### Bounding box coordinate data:
+ + + +

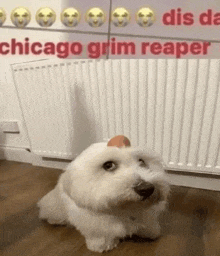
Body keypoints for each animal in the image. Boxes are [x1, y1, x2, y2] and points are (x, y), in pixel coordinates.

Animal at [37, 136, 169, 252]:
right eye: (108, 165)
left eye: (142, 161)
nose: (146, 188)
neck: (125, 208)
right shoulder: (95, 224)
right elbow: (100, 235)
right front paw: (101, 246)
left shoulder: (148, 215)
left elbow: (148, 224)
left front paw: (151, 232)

+ + + +

From the line holding "right shoulder: (95, 224)" to the last line of the data above, copy every line exactly and include nothing more.

right shoulder: (95, 224)
right elbow: (100, 235)
right front paw: (101, 246)
left shoulder: (148, 215)
left elbow: (148, 224)
left front paw: (151, 232)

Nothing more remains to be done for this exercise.